In February 2014, New York and New Jersey will host the very first outdoor cold-weather

Super Bowl at MetLife Stadium. It’s football like it was meant to be played-

In the open, exposed to whatever winter throws our way.

Chutzpah unlimited. Reminds me of Razzle Dazzle from Chicago:

Give ‘em the old hocus pocus

Bead and feather ‘em

How can they see with sequins in their eyes?

 

What if your hinges all are rusting?

What if, in fact, you’re just disgusting?

 

RAZZLE, DAZZLE ‘EM

AND THEY’LL NEVER CATCH WISE!

The elephant in the room that the NFL is doing its best to ignore is the Nor’easter, that peculiar atmospheric condition that happens each winter. I’m no meteorologist but I can read a weather map.

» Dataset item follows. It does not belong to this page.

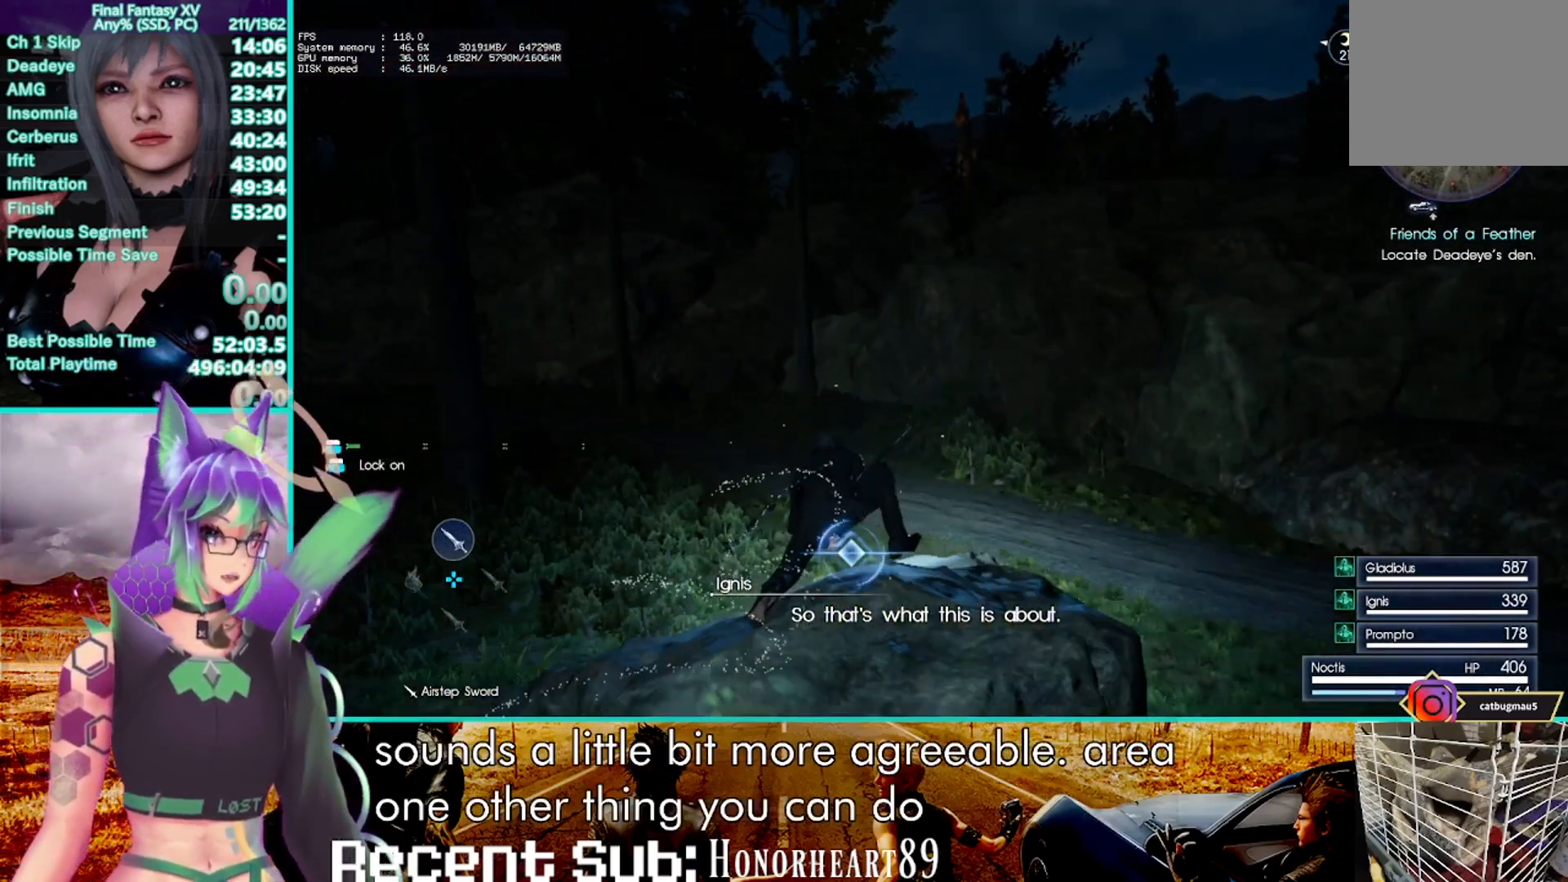
{"dt_ms": 500, "buttons": [], "left_stick": "center", "right_stick": "center", "events": [[133, "right_stick", "up-left"], [333, "right_stick", "center"]]}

It begins when the Jet Stream aligns itself so that it leaves the Pacific Ocean to the north around the U.S. – Canadian border. It plows east into Idaho, but makes a right, diving down into Wyoming though Colorado heading south barreling into New Mexico before entering West Texas where it takes a left turning in an easterly direction. This spells trouble for the Northeast as the warm side of the Jet Stream stirs up all that moisture from the Gulf of Mexico.

The Stream goes into overdrive, a non-stop express, pushing all of the accumulated moisture East-Northeast following the coast along the Carolinas heading our way. Unless there is enough blow from the Mid-west to take it out to sea that Nor’easter will dump a lot of what was once warm, salt water on East Rutherford, New Jersey. And it need not be snow to ruin the football game.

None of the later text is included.